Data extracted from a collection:
....

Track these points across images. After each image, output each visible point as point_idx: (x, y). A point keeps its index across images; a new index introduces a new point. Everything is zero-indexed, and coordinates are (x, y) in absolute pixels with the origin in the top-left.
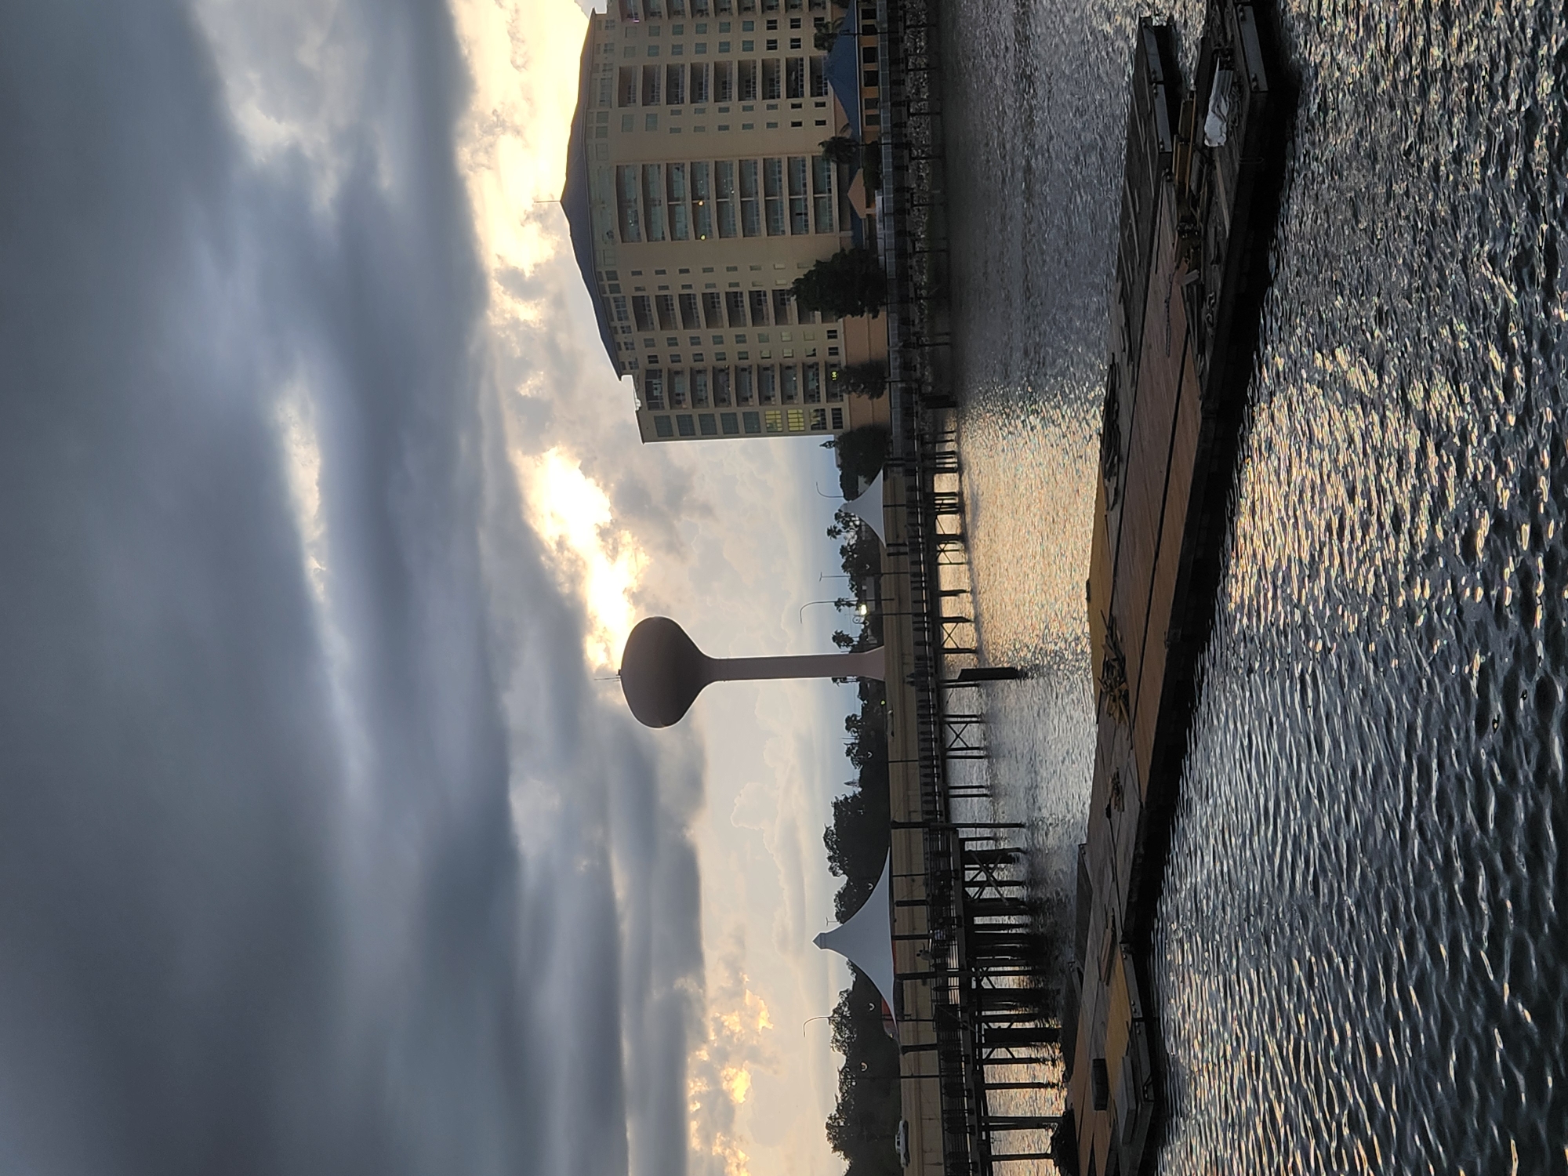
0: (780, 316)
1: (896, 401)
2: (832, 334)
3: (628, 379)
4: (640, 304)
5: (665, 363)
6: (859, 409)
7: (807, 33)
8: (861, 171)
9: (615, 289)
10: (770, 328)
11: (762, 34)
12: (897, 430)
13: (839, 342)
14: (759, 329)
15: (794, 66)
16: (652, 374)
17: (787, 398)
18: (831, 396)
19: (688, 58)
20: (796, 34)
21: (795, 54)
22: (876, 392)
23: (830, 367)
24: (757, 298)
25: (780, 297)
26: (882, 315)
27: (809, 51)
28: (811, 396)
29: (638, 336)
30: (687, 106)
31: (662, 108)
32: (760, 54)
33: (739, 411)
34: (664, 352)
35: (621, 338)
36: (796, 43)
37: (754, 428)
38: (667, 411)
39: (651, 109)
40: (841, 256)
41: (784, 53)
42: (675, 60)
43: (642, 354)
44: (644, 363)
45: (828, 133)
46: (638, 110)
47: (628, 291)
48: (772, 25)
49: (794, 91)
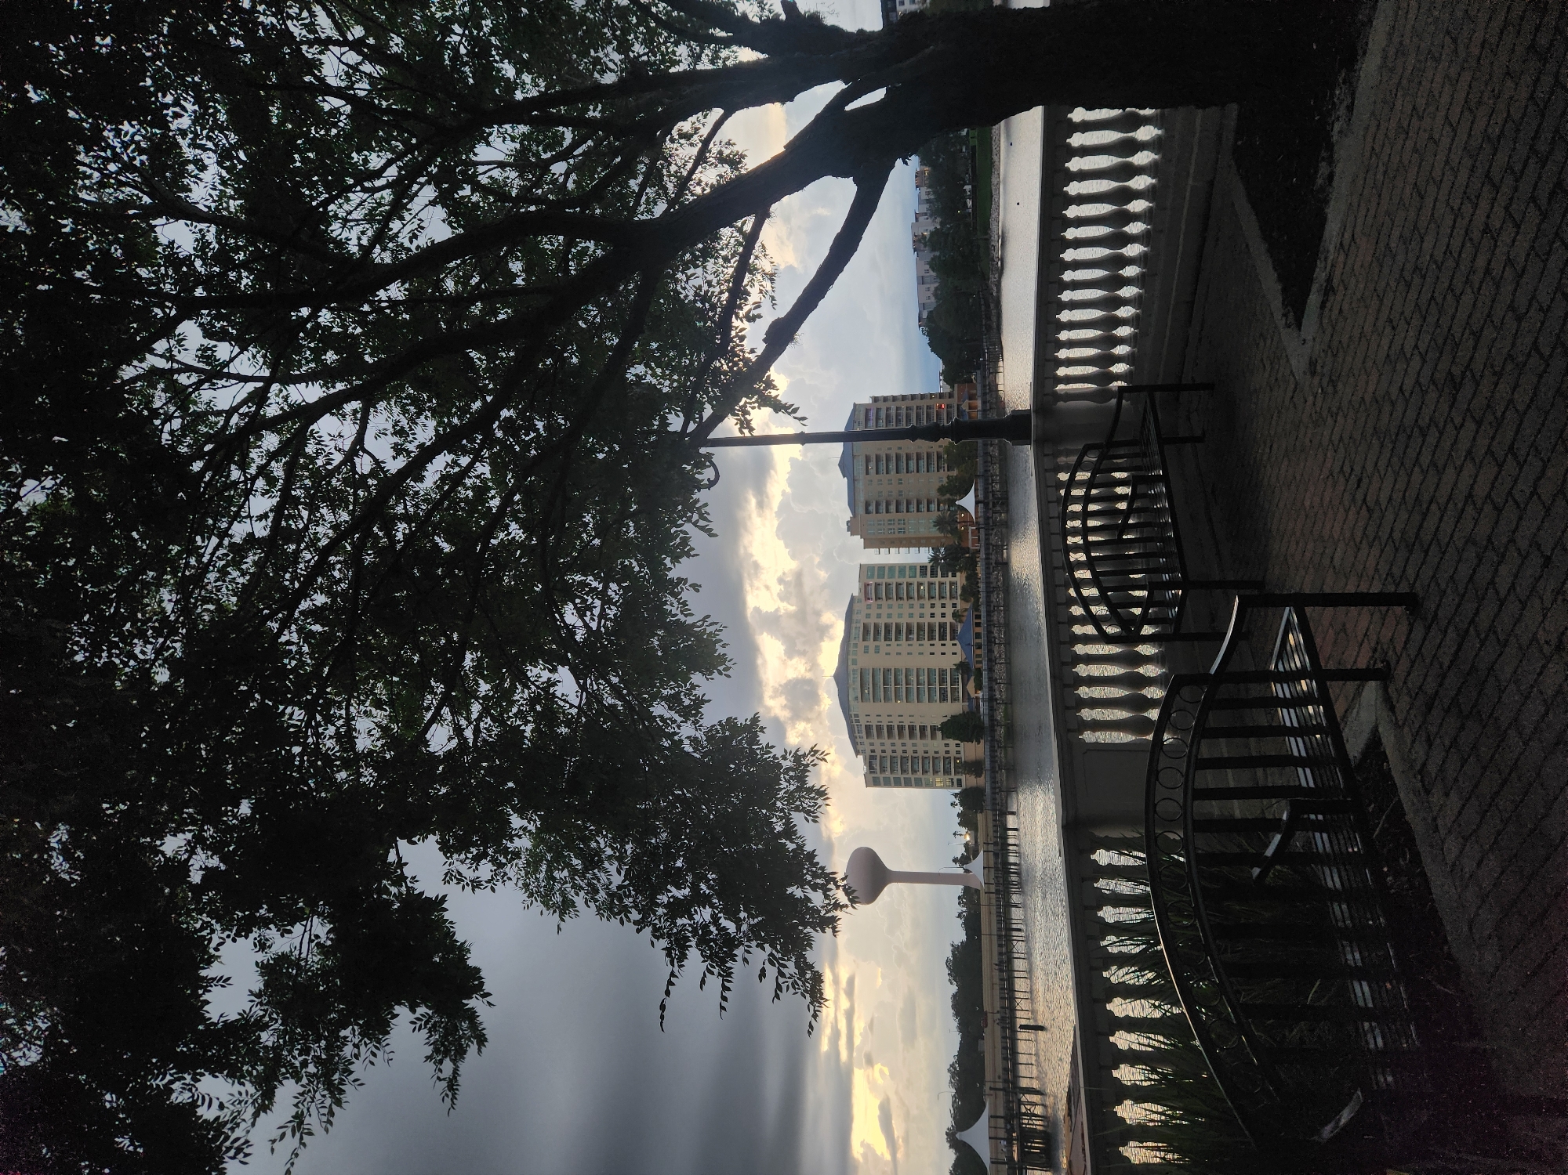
0: (933, 736)
1: (988, 778)
2: (958, 745)
3: (861, 757)
4: (868, 728)
5: (878, 753)
6: (970, 781)
7: (949, 611)
8: (972, 678)
9: (858, 721)
10: (928, 740)
11: (928, 611)
12: (988, 790)
13: (961, 749)
14: (923, 741)
15: (942, 626)
16: (872, 757)
17: (936, 772)
18: (956, 773)
19: (893, 621)
20: (943, 610)
21: (943, 620)
22: (978, 775)
23: (956, 759)
24: (923, 729)
25: (934, 729)
26: (982, 741)
27: (949, 619)
28: (947, 772)
29: (867, 741)
30: (893, 642)
31: (882, 643)
32: (927, 620)
33: (913, 777)
34: (878, 749)
35: (858, 740)
36: (943, 615)
37: (918, 784)
38: (878, 775)
39: (877, 643)
40: (964, 714)
41: (938, 619)
42: (889, 621)
43: (868, 748)
44: (869, 753)
45: (958, 659)
46: (871, 643)
47: (863, 722)
48: (933, 606)
49: (942, 637)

....

Exercise instructions: All that is wanted is a faithful reproduction of the line above with "40: (841, 256)", the line with "48: (772, 25)", and every line in between.

Result:
40: (841, 256)
41: (784, 53)
42: (675, 60)
43: (642, 354)
44: (644, 363)
45: (828, 133)
46: (638, 110)
47: (628, 291)
48: (772, 25)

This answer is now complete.